The images are sent as base64 encoded PNG images.The client also attaches some basic information about the logged in customer; org number, org name, and user name.

The server we post to must be the same as where the page is loaded from to avoid cross-domain concerns.

Noteworthy is also that the problem of how to trigger the capturing is quite hard. A special menu alternative or button somewhere would probably not work very well, since the customer might be stuck in a modal dialog (that might be why they called in the first place). The key sequence solution we chose solves this, but has problems of its own; it doesn’t work if the customer has focus in a text field, and some users might have their browsers configured to start searching on the current page when a letter is pressed.

Server

On the server side, we created a Servlet which took the uploaded image, decoded it and saved it as an image file. The file got the current timestamp as name. It also took the other information sent from the client, plus the value of the User-Agent header, and saved it in a metadata file. Both the images and the metadata were saved in a directory with the org number as name.

Admin GUI

We created a GUI for the support staff where they could see a list of which organizations that images had been submitted. When a new image is submitted, the page would automatically update to reflect that.

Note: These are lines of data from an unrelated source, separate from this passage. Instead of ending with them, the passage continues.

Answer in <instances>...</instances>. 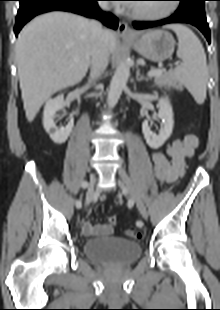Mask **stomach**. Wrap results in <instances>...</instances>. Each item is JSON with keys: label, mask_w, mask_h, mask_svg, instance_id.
<instances>
[{"label": "stomach", "mask_w": 220, "mask_h": 310, "mask_svg": "<svg viewBox=\"0 0 220 310\" xmlns=\"http://www.w3.org/2000/svg\"><path fill=\"white\" fill-rule=\"evenodd\" d=\"M131 42L135 50L144 58L161 62L172 56L175 49L173 36L164 30H151L143 33L139 37L123 38Z\"/></svg>", "instance_id": "stomach-1"}]
</instances>
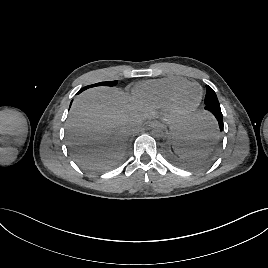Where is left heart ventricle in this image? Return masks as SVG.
<instances>
[{
	"label": "left heart ventricle",
	"instance_id": "left-heart-ventricle-1",
	"mask_svg": "<svg viewBox=\"0 0 268 268\" xmlns=\"http://www.w3.org/2000/svg\"><path fill=\"white\" fill-rule=\"evenodd\" d=\"M199 98V89L197 87L188 88L179 98V105L182 108L193 106Z\"/></svg>",
	"mask_w": 268,
	"mask_h": 268
}]
</instances>
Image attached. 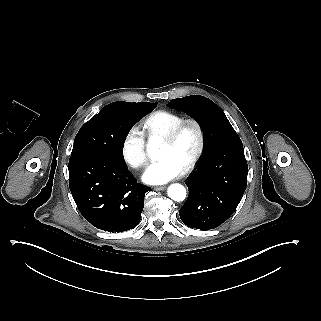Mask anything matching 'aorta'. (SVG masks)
Wrapping results in <instances>:
<instances>
[{
  "instance_id": "1",
  "label": "aorta",
  "mask_w": 321,
  "mask_h": 321,
  "mask_svg": "<svg viewBox=\"0 0 321 321\" xmlns=\"http://www.w3.org/2000/svg\"><path fill=\"white\" fill-rule=\"evenodd\" d=\"M148 153L151 157H156L158 154V146L156 141H150L148 145ZM168 196L177 202L183 201L186 198V189L181 184H172L168 188Z\"/></svg>"
}]
</instances>
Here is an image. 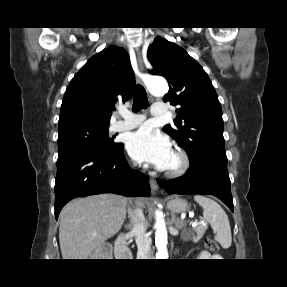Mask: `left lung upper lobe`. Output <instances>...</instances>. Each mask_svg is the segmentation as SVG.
Segmentation results:
<instances>
[{"instance_id":"left-lung-upper-lobe-1","label":"left lung upper lobe","mask_w":287,"mask_h":287,"mask_svg":"<svg viewBox=\"0 0 287 287\" xmlns=\"http://www.w3.org/2000/svg\"><path fill=\"white\" fill-rule=\"evenodd\" d=\"M147 57L154 66L151 73L169 83L163 100L179 107L174 125L163 131L185 149L190 169H227L221 105L206 72L183 48L162 37L154 39Z\"/></svg>"}]
</instances>
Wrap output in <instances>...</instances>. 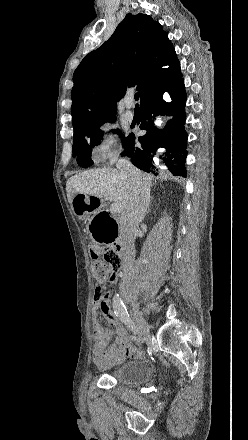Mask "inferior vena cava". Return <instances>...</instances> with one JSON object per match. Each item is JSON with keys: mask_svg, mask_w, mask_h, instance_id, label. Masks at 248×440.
Segmentation results:
<instances>
[{"mask_svg": "<svg viewBox=\"0 0 248 440\" xmlns=\"http://www.w3.org/2000/svg\"><path fill=\"white\" fill-rule=\"evenodd\" d=\"M119 172L128 176L134 183V194L129 204L125 207L120 218V228L122 230L126 247L121 257V265L124 276L123 282L131 276V263L134 259V242L143 221L150 202V188L142 172L132 165V163L120 158L117 163Z\"/></svg>", "mask_w": 248, "mask_h": 440, "instance_id": "1", "label": "inferior vena cava"}]
</instances>
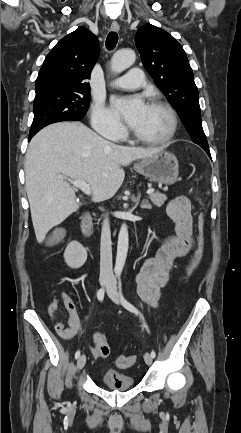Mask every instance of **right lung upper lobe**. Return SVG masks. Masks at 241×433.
I'll list each match as a JSON object with an SVG mask.
<instances>
[{"label":"right lung upper lobe","instance_id":"cb5924a9","mask_svg":"<svg viewBox=\"0 0 241 433\" xmlns=\"http://www.w3.org/2000/svg\"><path fill=\"white\" fill-rule=\"evenodd\" d=\"M97 37L84 27L61 39L45 58L36 79V97L89 93L91 70L98 58Z\"/></svg>","mask_w":241,"mask_h":433}]
</instances>
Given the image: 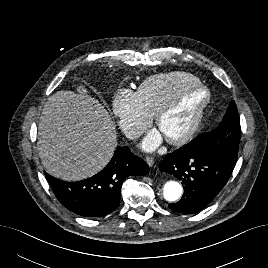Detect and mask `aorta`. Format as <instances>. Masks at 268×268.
Segmentation results:
<instances>
[{"label":"aorta","instance_id":"aorta-1","mask_svg":"<svg viewBox=\"0 0 268 268\" xmlns=\"http://www.w3.org/2000/svg\"><path fill=\"white\" fill-rule=\"evenodd\" d=\"M182 193V185L177 181H167L163 186V196L169 202L177 201L182 196Z\"/></svg>","mask_w":268,"mask_h":268}]
</instances>
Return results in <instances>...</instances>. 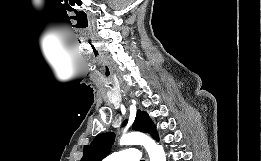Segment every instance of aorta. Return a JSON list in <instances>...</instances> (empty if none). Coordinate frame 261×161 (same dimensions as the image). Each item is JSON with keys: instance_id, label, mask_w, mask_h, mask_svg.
<instances>
[{"instance_id": "1", "label": "aorta", "mask_w": 261, "mask_h": 161, "mask_svg": "<svg viewBox=\"0 0 261 161\" xmlns=\"http://www.w3.org/2000/svg\"><path fill=\"white\" fill-rule=\"evenodd\" d=\"M121 145H143L148 152L150 161H166V156L162 145L156 142L149 136L139 133L131 132L124 134L120 138Z\"/></svg>"}]
</instances>
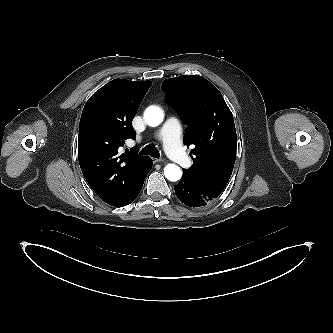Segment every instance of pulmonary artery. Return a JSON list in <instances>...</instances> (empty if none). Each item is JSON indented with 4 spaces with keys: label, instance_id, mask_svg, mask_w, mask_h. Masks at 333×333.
Instances as JSON below:
<instances>
[{
    "label": "pulmonary artery",
    "instance_id": "1",
    "mask_svg": "<svg viewBox=\"0 0 333 333\" xmlns=\"http://www.w3.org/2000/svg\"><path fill=\"white\" fill-rule=\"evenodd\" d=\"M158 137L162 140L167 154L175 162L183 167H189L192 164L182 148V128L176 118L170 117L166 120L158 132Z\"/></svg>",
    "mask_w": 333,
    "mask_h": 333
}]
</instances>
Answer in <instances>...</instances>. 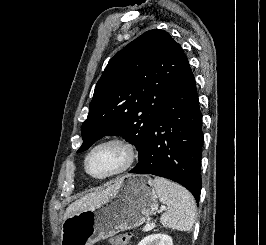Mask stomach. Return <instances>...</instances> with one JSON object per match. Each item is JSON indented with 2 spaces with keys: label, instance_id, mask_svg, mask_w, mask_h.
<instances>
[{
  "label": "stomach",
  "instance_id": "0dacf381",
  "mask_svg": "<svg viewBox=\"0 0 266 245\" xmlns=\"http://www.w3.org/2000/svg\"><path fill=\"white\" fill-rule=\"evenodd\" d=\"M114 185L107 203L65 219L61 245H94L120 231L136 229L156 211L157 193L148 175H123Z\"/></svg>",
  "mask_w": 266,
  "mask_h": 245
}]
</instances>
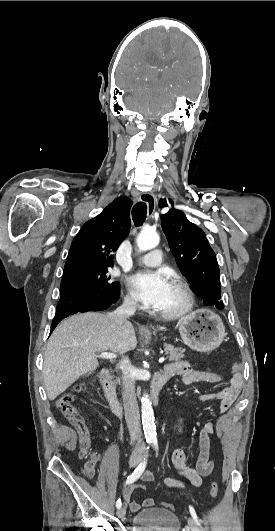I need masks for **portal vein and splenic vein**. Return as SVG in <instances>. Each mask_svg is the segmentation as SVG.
Listing matches in <instances>:
<instances>
[{"instance_id":"obj_1","label":"portal vein and splenic vein","mask_w":275,"mask_h":531,"mask_svg":"<svg viewBox=\"0 0 275 531\" xmlns=\"http://www.w3.org/2000/svg\"><path fill=\"white\" fill-rule=\"evenodd\" d=\"M99 357H101V359H116L117 355H115V353H101ZM163 361H165V359L164 357H161L159 363H163Z\"/></svg>"}]
</instances>
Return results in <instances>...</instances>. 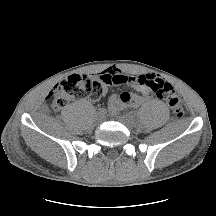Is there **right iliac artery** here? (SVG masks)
<instances>
[{
	"label": "right iliac artery",
	"instance_id": "obj_1",
	"mask_svg": "<svg viewBox=\"0 0 216 216\" xmlns=\"http://www.w3.org/2000/svg\"><path fill=\"white\" fill-rule=\"evenodd\" d=\"M98 114L104 116V115L107 114V110H106L105 108H100V109L98 110Z\"/></svg>",
	"mask_w": 216,
	"mask_h": 216
}]
</instances>
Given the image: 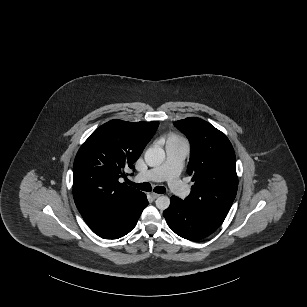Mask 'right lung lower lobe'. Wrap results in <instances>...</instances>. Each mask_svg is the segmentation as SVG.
I'll return each instance as SVG.
<instances>
[{
    "instance_id": "98d812e1",
    "label": "right lung lower lobe",
    "mask_w": 307,
    "mask_h": 307,
    "mask_svg": "<svg viewBox=\"0 0 307 307\" xmlns=\"http://www.w3.org/2000/svg\"><path fill=\"white\" fill-rule=\"evenodd\" d=\"M148 205L144 193L134 197L117 211L89 223V227L98 236L105 239H117L129 233L136 225L143 209Z\"/></svg>"
}]
</instances>
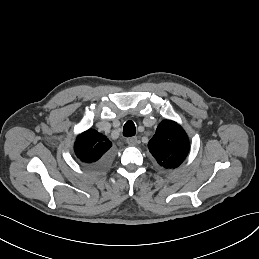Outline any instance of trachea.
<instances>
[{"label": "trachea", "instance_id": "obj_1", "mask_svg": "<svg viewBox=\"0 0 259 259\" xmlns=\"http://www.w3.org/2000/svg\"><path fill=\"white\" fill-rule=\"evenodd\" d=\"M136 132L135 125L132 121H128L125 123L123 128V135L125 137H131L134 136Z\"/></svg>", "mask_w": 259, "mask_h": 259}]
</instances>
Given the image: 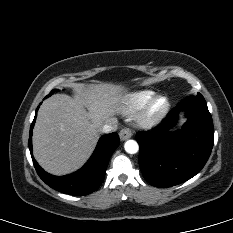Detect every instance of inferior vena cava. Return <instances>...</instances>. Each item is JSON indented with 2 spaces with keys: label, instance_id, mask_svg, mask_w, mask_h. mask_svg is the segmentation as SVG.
Instances as JSON below:
<instances>
[{
  "label": "inferior vena cava",
  "instance_id": "inferior-vena-cava-1",
  "mask_svg": "<svg viewBox=\"0 0 233 233\" xmlns=\"http://www.w3.org/2000/svg\"><path fill=\"white\" fill-rule=\"evenodd\" d=\"M118 128V122L116 119L112 118L107 121L102 127L101 132L102 133H110L113 131H116Z\"/></svg>",
  "mask_w": 233,
  "mask_h": 233
}]
</instances>
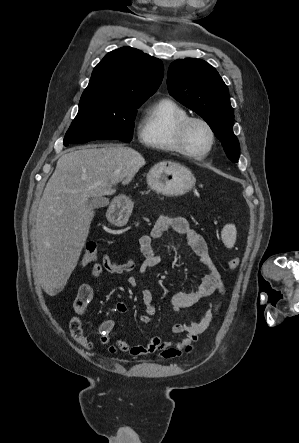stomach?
<instances>
[{"mask_svg":"<svg viewBox=\"0 0 299 443\" xmlns=\"http://www.w3.org/2000/svg\"><path fill=\"white\" fill-rule=\"evenodd\" d=\"M196 179L184 166L168 162L158 164L147 174V184L155 192L167 196H180L192 189ZM132 201L122 195L113 199L108 218L115 225H125L132 211Z\"/></svg>","mask_w":299,"mask_h":443,"instance_id":"1","label":"stomach"}]
</instances>
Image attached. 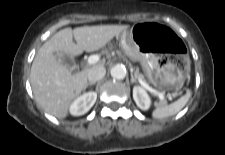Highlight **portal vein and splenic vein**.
I'll list each match as a JSON object with an SVG mask.
<instances>
[{
	"instance_id": "obj_1",
	"label": "portal vein and splenic vein",
	"mask_w": 225,
	"mask_h": 155,
	"mask_svg": "<svg viewBox=\"0 0 225 155\" xmlns=\"http://www.w3.org/2000/svg\"><path fill=\"white\" fill-rule=\"evenodd\" d=\"M99 61V56L98 55H91L88 57L87 62L88 64H95ZM139 83L146 88L147 90H149L150 92L154 93L156 96H158L160 99H164V95L161 92L156 91L155 89H153L152 87H150L143 79L138 78Z\"/></svg>"
}]
</instances>
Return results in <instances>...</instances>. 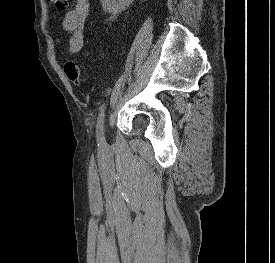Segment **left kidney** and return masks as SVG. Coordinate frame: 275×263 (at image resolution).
Listing matches in <instances>:
<instances>
[{
  "label": "left kidney",
  "instance_id": "5707ae66",
  "mask_svg": "<svg viewBox=\"0 0 275 263\" xmlns=\"http://www.w3.org/2000/svg\"><path fill=\"white\" fill-rule=\"evenodd\" d=\"M134 0H101L103 9L113 15L125 10Z\"/></svg>",
  "mask_w": 275,
  "mask_h": 263
}]
</instances>
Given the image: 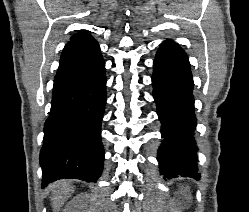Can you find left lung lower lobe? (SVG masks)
Masks as SVG:
<instances>
[{"label":"left lung lower lobe","mask_w":249,"mask_h":212,"mask_svg":"<svg viewBox=\"0 0 249 212\" xmlns=\"http://www.w3.org/2000/svg\"><path fill=\"white\" fill-rule=\"evenodd\" d=\"M153 97L161 121L162 141L158 150L160 172L200 179L194 142L196 118L192 95L193 78L186 53L173 41H165L154 60Z\"/></svg>","instance_id":"0a47b994"}]
</instances>
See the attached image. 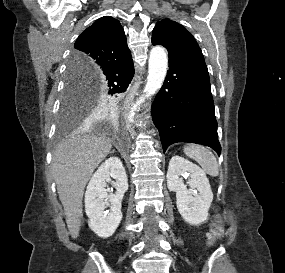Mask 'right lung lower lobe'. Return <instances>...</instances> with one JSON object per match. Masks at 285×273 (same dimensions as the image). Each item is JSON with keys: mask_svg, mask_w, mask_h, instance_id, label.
Returning a JSON list of instances; mask_svg holds the SVG:
<instances>
[{"mask_svg": "<svg viewBox=\"0 0 285 273\" xmlns=\"http://www.w3.org/2000/svg\"><path fill=\"white\" fill-rule=\"evenodd\" d=\"M134 65L132 57L128 60L103 67L100 71L90 76L89 84L103 90L106 94L115 95L124 92L134 76ZM116 103L103 105L112 111Z\"/></svg>", "mask_w": 285, "mask_h": 273, "instance_id": "obj_1", "label": "right lung lower lobe"}]
</instances>
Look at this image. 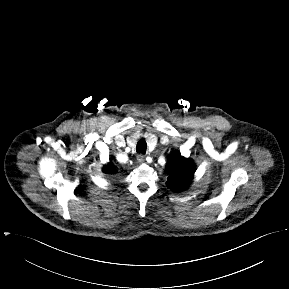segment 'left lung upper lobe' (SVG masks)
Returning <instances> with one entry per match:
<instances>
[{"label":"left lung upper lobe","instance_id":"1","mask_svg":"<svg viewBox=\"0 0 289 289\" xmlns=\"http://www.w3.org/2000/svg\"><path fill=\"white\" fill-rule=\"evenodd\" d=\"M166 171L169 175L167 186L174 191H181L190 185L195 166L191 159H186L180 152H175L167 163Z\"/></svg>","mask_w":289,"mask_h":289}]
</instances>
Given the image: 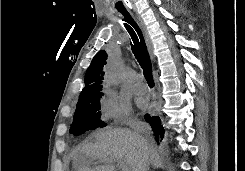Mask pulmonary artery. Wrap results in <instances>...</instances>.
<instances>
[{
	"mask_svg": "<svg viewBox=\"0 0 245 171\" xmlns=\"http://www.w3.org/2000/svg\"><path fill=\"white\" fill-rule=\"evenodd\" d=\"M134 92L139 95L145 94L147 92V86L141 81L140 78L137 79L134 85Z\"/></svg>",
	"mask_w": 245,
	"mask_h": 171,
	"instance_id": "e3ab8cb5",
	"label": "pulmonary artery"
}]
</instances>
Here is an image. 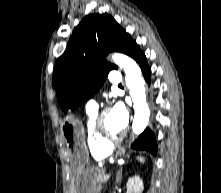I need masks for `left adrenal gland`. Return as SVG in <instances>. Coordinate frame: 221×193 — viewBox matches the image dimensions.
Instances as JSON below:
<instances>
[{
	"label": "left adrenal gland",
	"instance_id": "obj_1",
	"mask_svg": "<svg viewBox=\"0 0 221 193\" xmlns=\"http://www.w3.org/2000/svg\"><path fill=\"white\" fill-rule=\"evenodd\" d=\"M122 179V168H120V170L117 171L116 174V183L120 182Z\"/></svg>",
	"mask_w": 221,
	"mask_h": 193
}]
</instances>
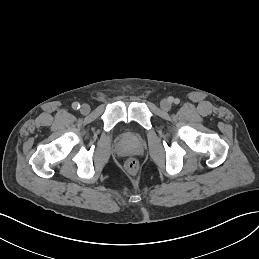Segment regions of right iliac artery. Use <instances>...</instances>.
<instances>
[{
    "label": "right iliac artery",
    "instance_id": "1",
    "mask_svg": "<svg viewBox=\"0 0 259 259\" xmlns=\"http://www.w3.org/2000/svg\"><path fill=\"white\" fill-rule=\"evenodd\" d=\"M72 108L75 109V110H77V109L80 108V104H79L78 102H74V103L72 104Z\"/></svg>",
    "mask_w": 259,
    "mask_h": 259
}]
</instances>
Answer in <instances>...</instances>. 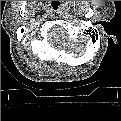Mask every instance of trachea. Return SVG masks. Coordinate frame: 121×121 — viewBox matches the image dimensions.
<instances>
[{"instance_id": "obj_1", "label": "trachea", "mask_w": 121, "mask_h": 121, "mask_svg": "<svg viewBox=\"0 0 121 121\" xmlns=\"http://www.w3.org/2000/svg\"><path fill=\"white\" fill-rule=\"evenodd\" d=\"M51 7H52V9H54V10H58V9L61 7V4H60L59 1H52Z\"/></svg>"}]
</instances>
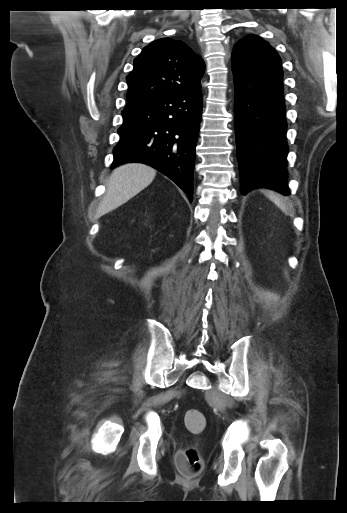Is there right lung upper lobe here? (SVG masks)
<instances>
[{
  "instance_id": "cb5924a9",
  "label": "right lung upper lobe",
  "mask_w": 347,
  "mask_h": 513,
  "mask_svg": "<svg viewBox=\"0 0 347 513\" xmlns=\"http://www.w3.org/2000/svg\"><path fill=\"white\" fill-rule=\"evenodd\" d=\"M205 64L182 41L162 38L144 47L127 76L126 108L201 90Z\"/></svg>"
}]
</instances>
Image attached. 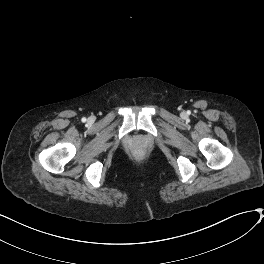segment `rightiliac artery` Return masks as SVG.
I'll return each instance as SVG.
<instances>
[{
    "instance_id": "right-iliac-artery-1",
    "label": "right iliac artery",
    "mask_w": 264,
    "mask_h": 264,
    "mask_svg": "<svg viewBox=\"0 0 264 264\" xmlns=\"http://www.w3.org/2000/svg\"><path fill=\"white\" fill-rule=\"evenodd\" d=\"M82 121H83V122H86V118H85V117H84V118H82Z\"/></svg>"
}]
</instances>
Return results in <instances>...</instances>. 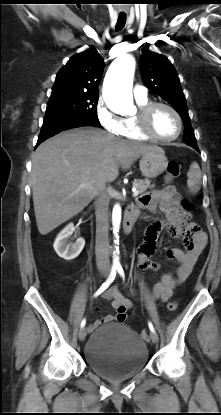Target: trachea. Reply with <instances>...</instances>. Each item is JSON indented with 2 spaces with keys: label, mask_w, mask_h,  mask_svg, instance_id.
Returning a JSON list of instances; mask_svg holds the SVG:
<instances>
[{
  "label": "trachea",
  "mask_w": 221,
  "mask_h": 415,
  "mask_svg": "<svg viewBox=\"0 0 221 415\" xmlns=\"http://www.w3.org/2000/svg\"><path fill=\"white\" fill-rule=\"evenodd\" d=\"M126 23V16L125 15H119L117 24H116V30L120 31L124 28Z\"/></svg>",
  "instance_id": "1"
}]
</instances>
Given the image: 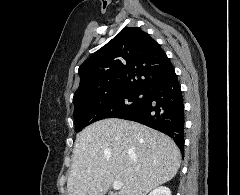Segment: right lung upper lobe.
Segmentation results:
<instances>
[{
  "instance_id": "obj_1",
  "label": "right lung upper lobe",
  "mask_w": 240,
  "mask_h": 195,
  "mask_svg": "<svg viewBox=\"0 0 240 195\" xmlns=\"http://www.w3.org/2000/svg\"><path fill=\"white\" fill-rule=\"evenodd\" d=\"M173 72L170 59L149 34L126 27L79 67L73 101L129 88L145 91Z\"/></svg>"
}]
</instances>
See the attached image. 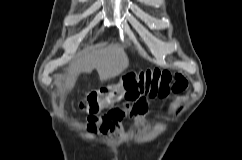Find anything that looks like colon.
Masks as SVG:
<instances>
[{"mask_svg":"<svg viewBox=\"0 0 242 160\" xmlns=\"http://www.w3.org/2000/svg\"><path fill=\"white\" fill-rule=\"evenodd\" d=\"M187 84V79L181 73L165 69L128 72L118 82L89 91L79 106L89 114L87 130L96 132L103 122H114L121 117L119 104L123 103L124 109L132 117H141L147 113L146 98L182 92ZM138 102L143 103L135 105ZM101 112H105L103 117L98 116Z\"/></svg>","mask_w":242,"mask_h":160,"instance_id":"1","label":"colon"}]
</instances>
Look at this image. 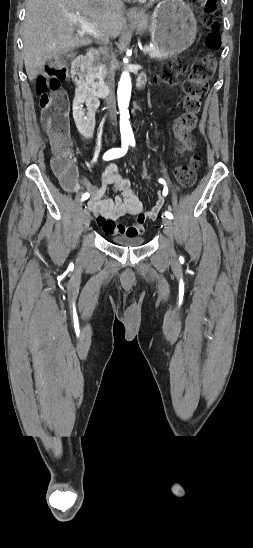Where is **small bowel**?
I'll return each mask as SVG.
<instances>
[{"label":"small bowel","instance_id":"small-bowel-1","mask_svg":"<svg viewBox=\"0 0 253 548\" xmlns=\"http://www.w3.org/2000/svg\"><path fill=\"white\" fill-rule=\"evenodd\" d=\"M99 101L88 92L77 88L72 101V117L77 131L87 140L92 139L96 130V115ZM74 174L61 179L63 188L69 192H78L85 189L91 195L88 207L96 217L97 224L109 234L140 235L145 231L147 218H155L164 204L159 199L152 210L145 211L136 192L132 189L128 178L123 176L115 163L110 162L101 171L100 183L96 186L78 177L76 167ZM177 189H181L177 186ZM113 190L117 194L108 198ZM136 216L133 225L116 223L124 215Z\"/></svg>","mask_w":253,"mask_h":548}]
</instances>
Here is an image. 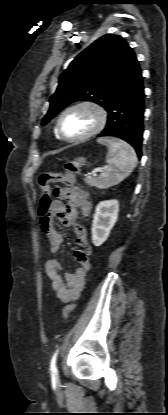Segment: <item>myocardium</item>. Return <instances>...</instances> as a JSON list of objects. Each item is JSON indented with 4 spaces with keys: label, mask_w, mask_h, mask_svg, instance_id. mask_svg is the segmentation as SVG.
<instances>
[{
    "label": "myocardium",
    "mask_w": 168,
    "mask_h": 415,
    "mask_svg": "<svg viewBox=\"0 0 168 415\" xmlns=\"http://www.w3.org/2000/svg\"><path fill=\"white\" fill-rule=\"evenodd\" d=\"M78 108H89V109H91L96 114V117H97L96 124L89 132H87L86 134H84L82 136L75 137V138L66 137L64 135L63 131H62V126H61L62 119L69 111L74 110V109H78ZM106 122H107V111L105 110V108L101 104H99L95 101H92V100H83V101H79V102H76V103L68 106L67 108H65L61 112V114L59 115V117L57 119V122H56V131H57L59 137L62 140L66 141V142H71V143L81 142V141L87 140V139L97 135L98 133H100L103 130V128L105 127Z\"/></svg>",
    "instance_id": "obj_1"
}]
</instances>
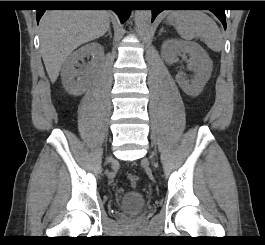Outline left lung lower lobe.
<instances>
[{
  "mask_svg": "<svg viewBox=\"0 0 265 245\" xmlns=\"http://www.w3.org/2000/svg\"><path fill=\"white\" fill-rule=\"evenodd\" d=\"M156 7L152 10V21L156 15L165 10L162 7H188L195 5V1H157ZM211 12L222 22L226 29L225 10L221 8L210 9Z\"/></svg>",
  "mask_w": 265,
  "mask_h": 245,
  "instance_id": "0a47b994",
  "label": "left lung lower lobe"
}]
</instances>
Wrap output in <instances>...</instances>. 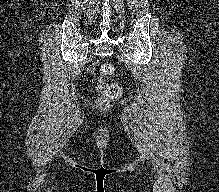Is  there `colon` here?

They could click on one of the organizations and see the latest image submitted for that org, plus the metadata for that org/image. When a new image is submitted, the page would automatically reload to show the latest image.

The GUI was implemented as a Angular.js application backed by a simple Node.js server.

Result and Considerations

We got a solution which works quite well. However, there are a number of things that we would have to change or take another look at.
  • A general cleanup and hardening of the code.
  • Consider other ways to trigger the capturing.
  • Make the “live” capturing adjust the “framerate” based on the performance of the customer’s computer and the network speed.
  • Decide whether we should allow screenshots to be sent for customers who are not logged in.
  • Make it work behind our proxy (shouldn’t be too hard).
  • Find a way to make it work behind our partner banks proxies (might be harder or even impossible).